As for the ditch cleaning job, without seeing it, I'd tackle the trees first. Might try it with the bucket and a new set of teeth first. Could knock it all down with the 6, then rake it out with the hoe, but keep everything going one direction when you knock it down. Then I'd prolly use the 6 to clean the ditch and the hoe to load out the piles that the dozer pushes up.
 

Jim Dandy

Well-Known Member
Joined
Oct 19, 2009
Messages
172
Location
VA
I have a Hitachi 160 with a 3 foot bucket and in my area with hard clay and some rock the 160 doesn't rip right through when digging a ditch and I imagine it would be much slower with a 4 foot bucket. I have thought about a 4 foot bucket for loading trucks but the truck better be pretty close in. my machine would be pretty tipsy with a 4' bucket full of dirt stretched out.
 

EZ TRBO

Senior Member
Joined
Jul 21, 2007
Messages
862
Location
USA
Occupation
Aggregate Utility, Maintence Welder
Grew up on a cat 312 and all we ever ran was the 4' bucket, just a general duty dirty bucket...which got used in rock, dirt, mud, etc. Wore one out in about 3k hours, but had alot of rip rap laid with it, as well as some demolition work. We have a narrower rock bucket that came off an old Bantam which worked great for pipe work etc. That narrow bucket was nice but always just used the 4 footer for 95% of all digging.
Good luck.
Trbo
 

dayexco

Senior Member
Joined
May 21, 2005
Messages
1,224
Location
south dakota
i'd use a frost hook, and pick/stack them in the truck by hand...wtf dif does it make what width of the bucket?
 

dozerduded6r

Member
Joined
Nov 4, 2010
Messages
14
Location
monroeville ohio
I like the idea of a mechanical thumb. Never heard of a frost hook. As far as bucket width, I was just trying to keep the weight off the end of the stick.The thumb will add about 1000lbs I think. All of these trees are junk. The few bigger ones are firewood. The rest will be put on brushpiles to be burnt.
______________________________
## [EXERCISE 1]
In the excavator bucket thread, rewrite the passage from "dozerduded6r" to "to be burnt.", substituting "grapple" for "thumb".
## [EXERCISE 2]
In the excavator bucket thread, roughly how many hours did it take to wear out the 4-foot bucket on the Cat 312?
## [EXERCISE 3]
Write the next part of the excavator bucket thread, picking up after its last sentence.
The listing isn't needed for anything here.

Saved listing
______________________________
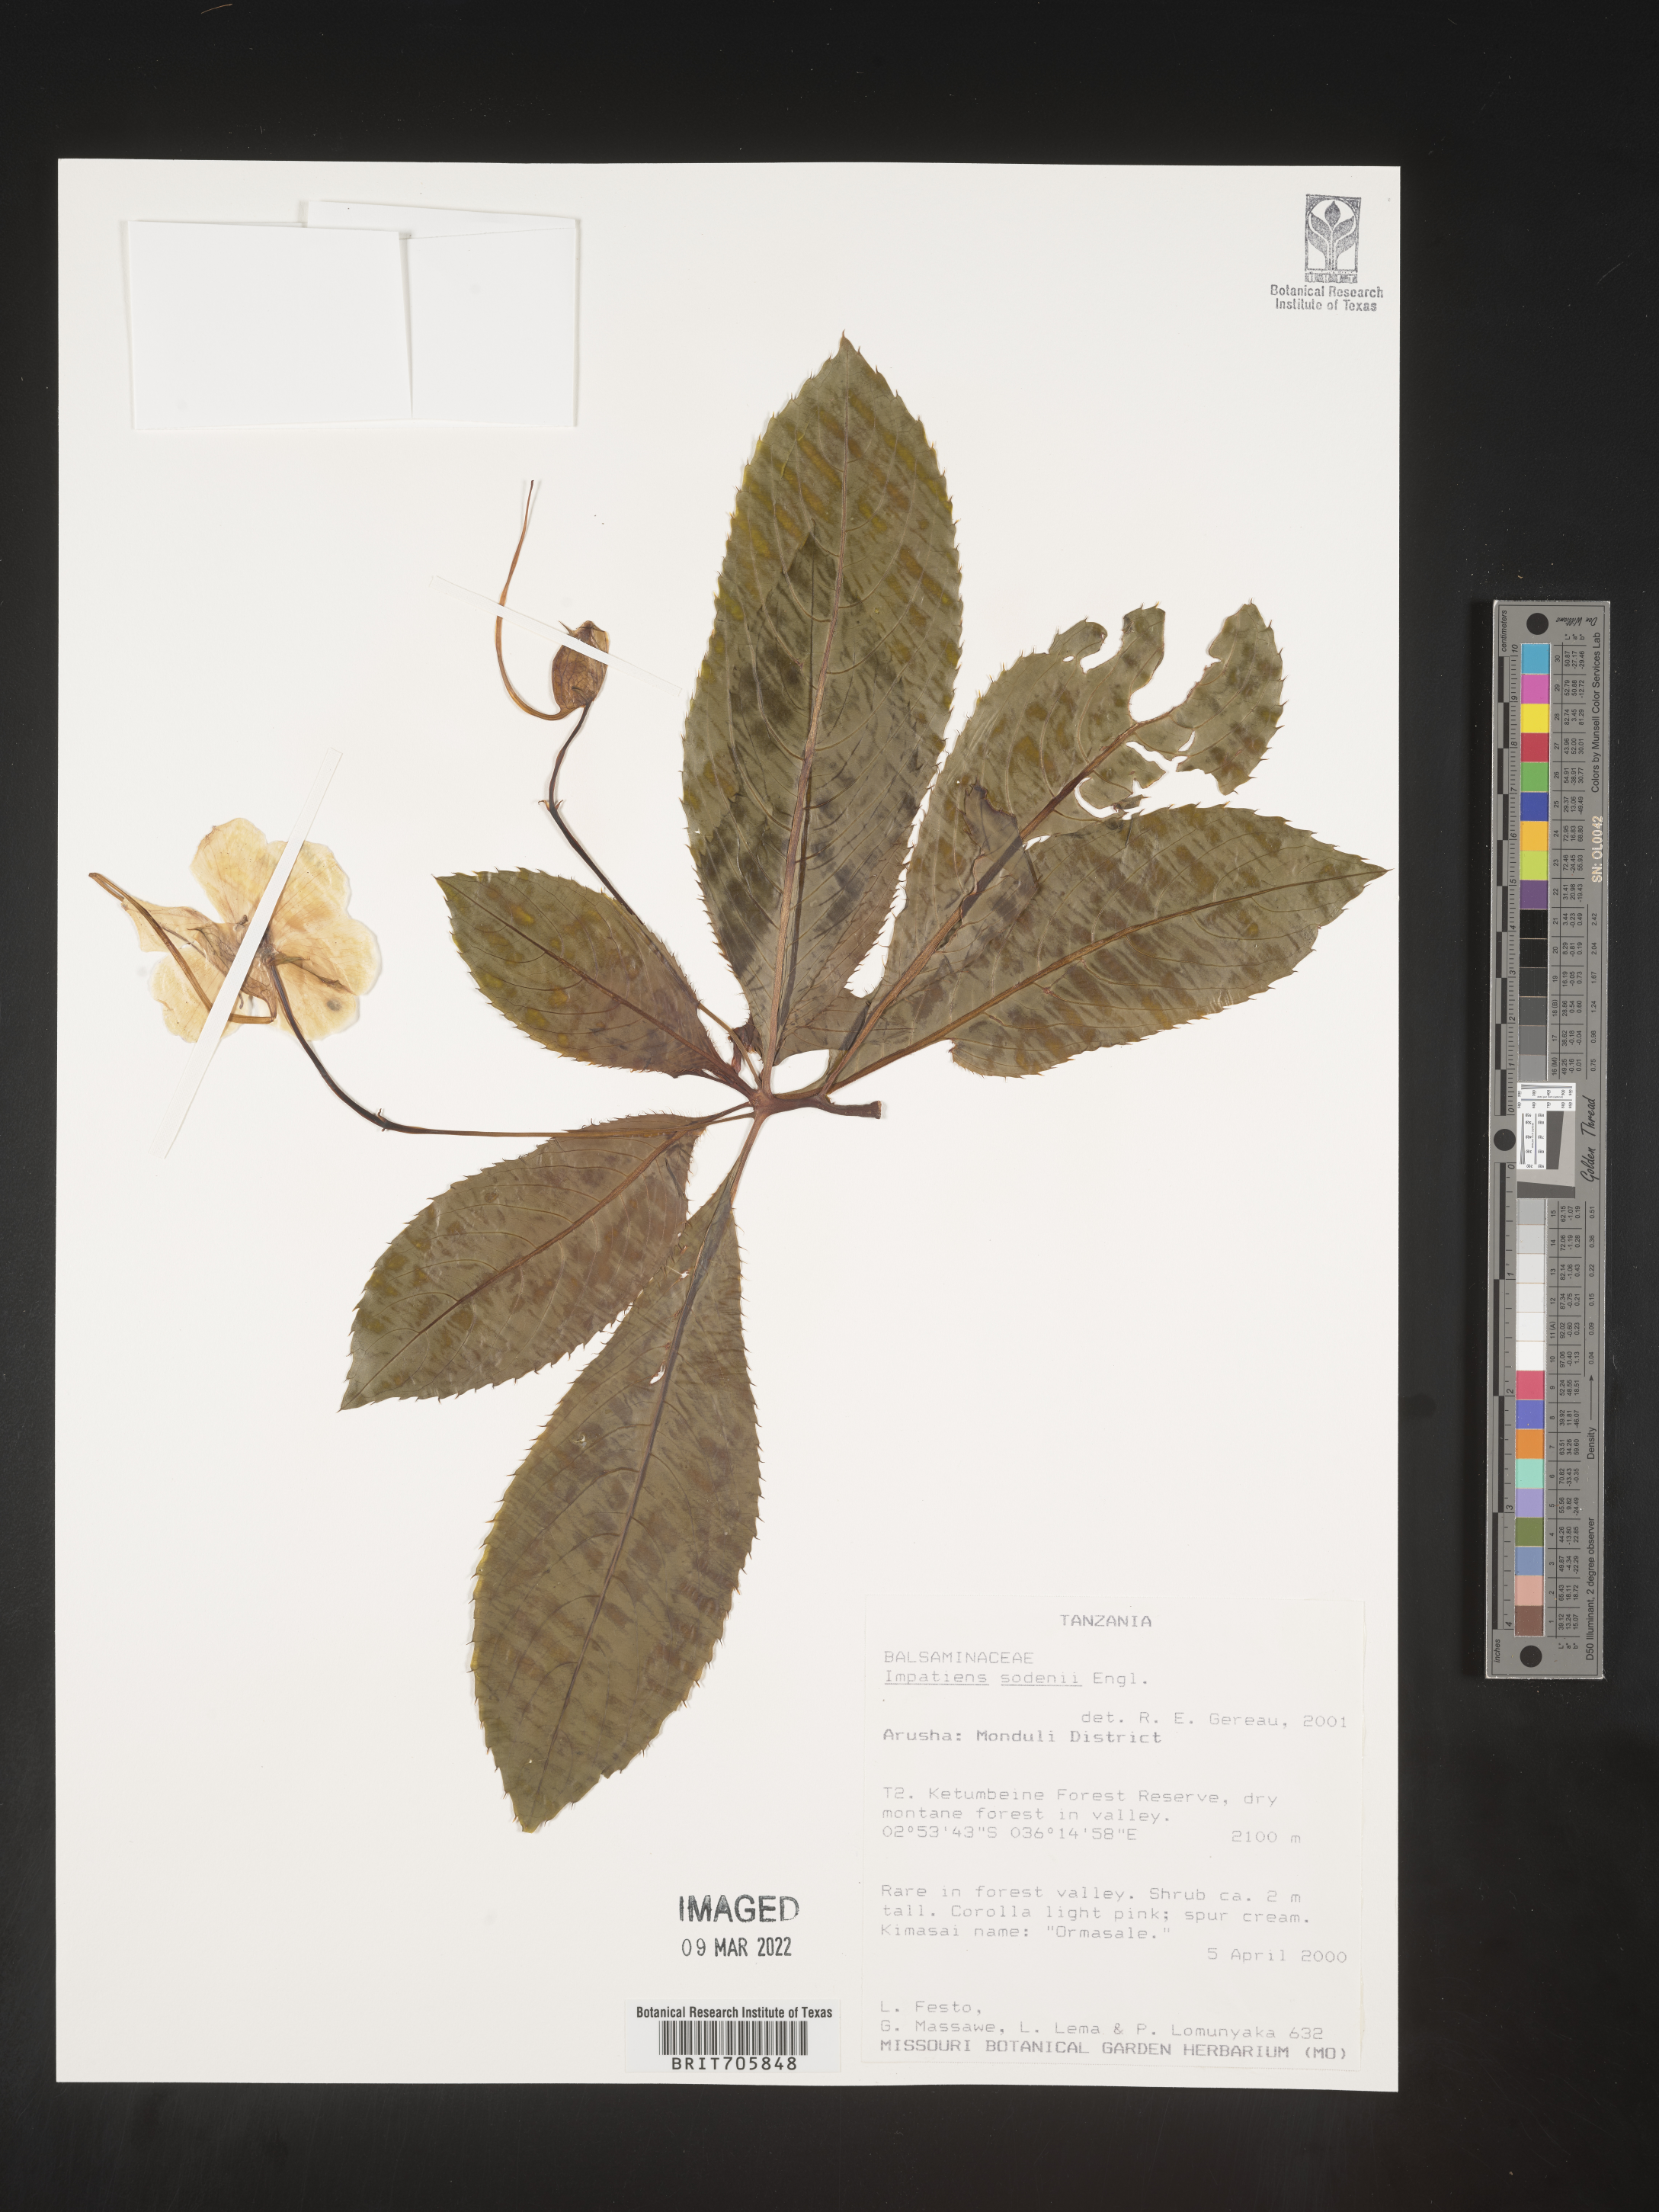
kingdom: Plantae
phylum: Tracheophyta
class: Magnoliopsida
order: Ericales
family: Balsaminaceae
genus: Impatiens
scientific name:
______________________________
## [YOUR RESPONSE 1]
dozerduded6r

Member
Joined
Nov 4, 2010
Messages
14
Location
monroeville ohio
I like the idea of a mechanical grapple. Never heard of a frost hook. As far as bucket width, I was just trying to keep the weight off the end of the stick.The grapple will add about 1000lbs I think. All of these trees are junk. The few bigger ones are firewood. The rest will be put on brushpiles to be burnt.

## [YOUR RESPONSE 2]
About 3k hours.

## [YOUR RESPONSE 3]
S.R.E.

Well-Known Member
Joined
Nov 12, 2010
Messages
61
Location
Bellingham, WA
Occupation
Heavy Equipment Operator/Business Owner
I like the idea of a mechanical thumb. Never heard of a frost hook. As far as bucket width, I was just trying to keep the weight off the end of the stick.The thumb will add about 1000lbs I think. All of these trees are junk. The few bigger ones are firewood. The rest will be put on brushpiles to be burnt.

IMO mechanical thumbs suck. If your going to do much clearing you might be best to get a progressive link hydraulic thumb. They also make stump splitters with "teeth" on the back that work great for removing and splitting stumps. They also make extra counterweights that bolt on to the existing counterweight at the bottom to counter the extra weight on the stick.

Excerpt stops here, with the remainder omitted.